China's intelligent computing power is mainly distributed in national computing hub nodes such as Helinger, Guiyang, and Wuhu, as well as AI super first-tier cities such as Beijing, Shanghai, and Shenzhen. Due to the advantages of strong economic foundation, high level of science and technology, and talent gathering, these regions have become important areas for the development of intelligent computing power. The Beijing-Tianjin-Hebei region, the Yangtze River Delta, the Guangdong-Hong Kong-Macao Greater Bay Area, the Chengdu-Chongqing Economic Circle and other regions are in the leading position in terms of computing power development. Guangdong, Beijing, Shanghai and surrounding provinces generally have a high computing power development index, among which Guangdong, Beijing, Jiangsu, Zhejiang, Shandong, and Shanghai rank high in the computing power development index.
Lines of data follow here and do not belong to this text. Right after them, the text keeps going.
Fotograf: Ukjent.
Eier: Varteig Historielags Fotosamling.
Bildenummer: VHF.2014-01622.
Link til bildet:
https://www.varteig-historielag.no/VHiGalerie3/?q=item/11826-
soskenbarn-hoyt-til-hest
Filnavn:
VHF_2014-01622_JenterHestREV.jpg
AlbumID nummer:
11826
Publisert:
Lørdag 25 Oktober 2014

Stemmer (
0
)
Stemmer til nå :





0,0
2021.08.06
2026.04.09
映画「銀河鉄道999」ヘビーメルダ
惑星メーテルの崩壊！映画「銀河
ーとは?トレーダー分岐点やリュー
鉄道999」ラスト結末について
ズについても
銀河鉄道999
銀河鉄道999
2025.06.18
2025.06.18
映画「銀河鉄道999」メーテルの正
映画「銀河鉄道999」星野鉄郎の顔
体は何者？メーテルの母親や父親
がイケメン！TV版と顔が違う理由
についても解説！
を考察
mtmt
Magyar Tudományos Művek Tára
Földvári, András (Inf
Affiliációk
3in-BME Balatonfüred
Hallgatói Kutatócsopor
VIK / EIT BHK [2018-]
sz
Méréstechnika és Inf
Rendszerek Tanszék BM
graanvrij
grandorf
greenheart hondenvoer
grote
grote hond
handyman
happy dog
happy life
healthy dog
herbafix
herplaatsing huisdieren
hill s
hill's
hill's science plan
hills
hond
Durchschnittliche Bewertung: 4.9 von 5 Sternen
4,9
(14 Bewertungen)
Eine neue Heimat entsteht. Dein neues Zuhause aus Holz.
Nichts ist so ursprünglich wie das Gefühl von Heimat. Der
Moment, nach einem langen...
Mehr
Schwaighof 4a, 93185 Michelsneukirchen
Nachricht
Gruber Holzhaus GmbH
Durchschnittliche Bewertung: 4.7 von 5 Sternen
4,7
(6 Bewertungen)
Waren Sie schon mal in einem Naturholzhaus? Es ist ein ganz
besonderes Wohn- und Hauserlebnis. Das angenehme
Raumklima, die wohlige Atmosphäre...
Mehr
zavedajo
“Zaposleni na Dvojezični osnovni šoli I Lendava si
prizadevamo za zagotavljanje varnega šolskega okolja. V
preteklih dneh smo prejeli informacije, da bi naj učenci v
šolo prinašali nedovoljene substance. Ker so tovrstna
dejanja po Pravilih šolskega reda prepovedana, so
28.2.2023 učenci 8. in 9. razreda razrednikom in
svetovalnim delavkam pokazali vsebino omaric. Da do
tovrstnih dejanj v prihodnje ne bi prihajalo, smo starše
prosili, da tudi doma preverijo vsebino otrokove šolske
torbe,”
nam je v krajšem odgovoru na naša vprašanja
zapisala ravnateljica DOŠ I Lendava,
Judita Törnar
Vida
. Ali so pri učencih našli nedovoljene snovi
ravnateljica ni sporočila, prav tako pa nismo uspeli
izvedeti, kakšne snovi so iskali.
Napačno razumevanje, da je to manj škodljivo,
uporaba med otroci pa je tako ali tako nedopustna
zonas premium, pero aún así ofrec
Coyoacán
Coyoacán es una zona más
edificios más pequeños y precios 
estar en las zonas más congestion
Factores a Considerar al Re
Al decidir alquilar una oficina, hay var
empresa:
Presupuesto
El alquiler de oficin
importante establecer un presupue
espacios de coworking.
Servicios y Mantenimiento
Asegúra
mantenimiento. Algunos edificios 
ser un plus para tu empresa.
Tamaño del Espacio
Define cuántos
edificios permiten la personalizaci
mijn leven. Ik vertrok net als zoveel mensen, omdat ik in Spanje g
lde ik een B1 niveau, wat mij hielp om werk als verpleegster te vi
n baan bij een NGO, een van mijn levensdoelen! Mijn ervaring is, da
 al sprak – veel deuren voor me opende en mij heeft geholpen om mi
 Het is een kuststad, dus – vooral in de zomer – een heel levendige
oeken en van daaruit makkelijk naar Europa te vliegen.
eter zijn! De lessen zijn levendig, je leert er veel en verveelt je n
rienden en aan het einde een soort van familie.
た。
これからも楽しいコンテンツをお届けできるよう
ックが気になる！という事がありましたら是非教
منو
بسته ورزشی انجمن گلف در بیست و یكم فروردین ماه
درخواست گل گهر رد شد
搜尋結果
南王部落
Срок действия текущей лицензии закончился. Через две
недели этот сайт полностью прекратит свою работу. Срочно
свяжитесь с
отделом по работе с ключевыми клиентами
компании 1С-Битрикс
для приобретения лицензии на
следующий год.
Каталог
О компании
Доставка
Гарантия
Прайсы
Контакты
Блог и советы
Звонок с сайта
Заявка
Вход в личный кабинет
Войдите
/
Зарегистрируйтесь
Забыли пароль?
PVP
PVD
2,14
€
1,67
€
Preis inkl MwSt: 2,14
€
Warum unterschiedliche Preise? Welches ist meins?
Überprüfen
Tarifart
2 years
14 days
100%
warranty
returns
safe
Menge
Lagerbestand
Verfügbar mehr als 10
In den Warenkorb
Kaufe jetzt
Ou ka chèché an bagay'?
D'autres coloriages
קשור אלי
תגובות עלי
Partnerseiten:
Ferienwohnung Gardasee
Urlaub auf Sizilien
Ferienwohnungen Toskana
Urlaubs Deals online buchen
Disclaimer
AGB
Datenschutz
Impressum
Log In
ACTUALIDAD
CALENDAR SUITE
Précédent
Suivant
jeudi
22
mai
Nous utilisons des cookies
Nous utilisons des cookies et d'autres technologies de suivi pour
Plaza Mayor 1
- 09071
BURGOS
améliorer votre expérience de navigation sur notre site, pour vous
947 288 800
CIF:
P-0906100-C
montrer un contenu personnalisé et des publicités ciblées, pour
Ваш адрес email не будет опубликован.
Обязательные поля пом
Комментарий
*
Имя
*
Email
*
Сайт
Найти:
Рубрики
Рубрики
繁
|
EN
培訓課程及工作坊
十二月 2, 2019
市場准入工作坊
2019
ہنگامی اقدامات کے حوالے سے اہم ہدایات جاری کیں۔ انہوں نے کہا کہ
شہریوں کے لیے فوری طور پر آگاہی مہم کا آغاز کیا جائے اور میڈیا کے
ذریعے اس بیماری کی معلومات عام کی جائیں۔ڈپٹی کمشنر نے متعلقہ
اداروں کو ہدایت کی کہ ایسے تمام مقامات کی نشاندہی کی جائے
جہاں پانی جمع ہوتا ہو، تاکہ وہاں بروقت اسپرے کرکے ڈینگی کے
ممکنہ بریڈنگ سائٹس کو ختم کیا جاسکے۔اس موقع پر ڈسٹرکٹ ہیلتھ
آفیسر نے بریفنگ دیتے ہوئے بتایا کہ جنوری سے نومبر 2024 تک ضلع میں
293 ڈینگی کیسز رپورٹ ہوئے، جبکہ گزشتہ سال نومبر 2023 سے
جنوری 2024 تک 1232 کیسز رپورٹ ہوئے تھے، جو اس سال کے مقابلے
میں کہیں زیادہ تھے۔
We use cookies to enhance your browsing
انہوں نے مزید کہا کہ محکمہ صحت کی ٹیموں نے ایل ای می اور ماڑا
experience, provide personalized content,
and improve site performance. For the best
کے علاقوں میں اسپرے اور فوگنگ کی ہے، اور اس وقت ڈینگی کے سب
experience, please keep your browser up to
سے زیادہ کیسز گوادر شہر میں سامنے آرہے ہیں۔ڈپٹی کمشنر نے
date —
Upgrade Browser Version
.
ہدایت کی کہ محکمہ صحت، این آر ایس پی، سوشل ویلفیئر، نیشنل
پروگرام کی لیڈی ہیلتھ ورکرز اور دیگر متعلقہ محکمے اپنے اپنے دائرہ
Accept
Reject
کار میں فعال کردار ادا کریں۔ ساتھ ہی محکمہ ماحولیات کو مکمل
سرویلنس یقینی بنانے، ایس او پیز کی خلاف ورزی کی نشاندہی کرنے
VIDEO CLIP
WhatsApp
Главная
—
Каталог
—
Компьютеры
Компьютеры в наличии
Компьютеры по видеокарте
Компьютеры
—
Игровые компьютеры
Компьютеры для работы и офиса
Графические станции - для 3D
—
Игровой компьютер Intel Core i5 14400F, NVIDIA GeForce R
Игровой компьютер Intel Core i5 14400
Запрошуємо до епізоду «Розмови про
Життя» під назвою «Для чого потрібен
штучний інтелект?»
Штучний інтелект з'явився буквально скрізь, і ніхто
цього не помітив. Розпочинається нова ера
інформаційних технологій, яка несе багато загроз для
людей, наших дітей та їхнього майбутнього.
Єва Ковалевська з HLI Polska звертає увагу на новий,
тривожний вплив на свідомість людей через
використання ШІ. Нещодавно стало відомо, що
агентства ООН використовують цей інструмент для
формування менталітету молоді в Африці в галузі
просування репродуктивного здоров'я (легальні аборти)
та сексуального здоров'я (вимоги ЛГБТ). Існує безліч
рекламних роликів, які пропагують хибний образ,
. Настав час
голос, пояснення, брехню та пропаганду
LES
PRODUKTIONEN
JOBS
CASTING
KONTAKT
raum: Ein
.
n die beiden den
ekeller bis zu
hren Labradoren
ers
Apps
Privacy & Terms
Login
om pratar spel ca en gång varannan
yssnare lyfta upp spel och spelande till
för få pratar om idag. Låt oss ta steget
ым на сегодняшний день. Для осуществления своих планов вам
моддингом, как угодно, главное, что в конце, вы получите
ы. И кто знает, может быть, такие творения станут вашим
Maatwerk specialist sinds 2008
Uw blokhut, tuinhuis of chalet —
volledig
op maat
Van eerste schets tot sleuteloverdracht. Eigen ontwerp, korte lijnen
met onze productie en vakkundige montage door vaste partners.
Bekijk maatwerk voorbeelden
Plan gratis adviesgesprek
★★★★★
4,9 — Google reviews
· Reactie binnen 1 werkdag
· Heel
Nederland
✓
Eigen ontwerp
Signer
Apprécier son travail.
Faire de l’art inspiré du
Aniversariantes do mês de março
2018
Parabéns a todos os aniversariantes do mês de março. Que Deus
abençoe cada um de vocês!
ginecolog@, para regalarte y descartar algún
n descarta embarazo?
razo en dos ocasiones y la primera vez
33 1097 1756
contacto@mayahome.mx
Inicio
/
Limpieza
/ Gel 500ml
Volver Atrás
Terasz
Market demand of intelligent computing power
The analysis of the market size of intelligent computing power points out that in the evolution of the demand for intelligent computing power, the key driving force comes from the development and application of large models. Pu Wei, CFO of Hongbo Co., Ltd., mentioned that the computing power cluster based on the general large model is leaping from the scale of 10000 calories to the scale of 10,000 cards, especially the 10,000 card clusters being built by domestic giants such as Ali and ByteDance.
For the pre-training of large models, the requirements for scenarios are increasing day by day, especially for enterprises lacking Vanka computing power, it is difficult to achieve further iteration of the model.
The rapid development of artificial intelligence, especially deep learning, natural language processing, computer vision, and other technologies, has greatly increased the demand for computing resources. Training and deploying AI models requires powerful computing power, especially for large-scale data processing and high-dimensional model training, and intelligent computing power has become an indispensable infrastructure. Deep learning and large-scale pre-trained models such as GPT-4 and BERT require a large amount of computing resources for training and inference, which drives the demand for specialized hardware such as GPUs and TPUs.
The popularity of cloud computing has led more and more enterprises to migrate computing resources from traditional data centers to the cloud, and intelligent computing power, as the core component of cloud computing, meets the needs of on-demand allocation and flexible expansion. Cloud computing platforms (such as AWS, Azure, and Google Cloud) provide computing instances based on hardware such as GPUS, TPU, AND FPGAs, which can support users' AI training, data analysis, and other tasks. As the cloud computing market expands, so does the demand for intelligent computing power, especially in AI training and high-performance computing (HPC).
Overall, in the next few years, the demand for intelligent computing power will continue to maintain rapid growth, and will penetrate more into traditional industries, promoting the digital and intelligent transformation of the industry.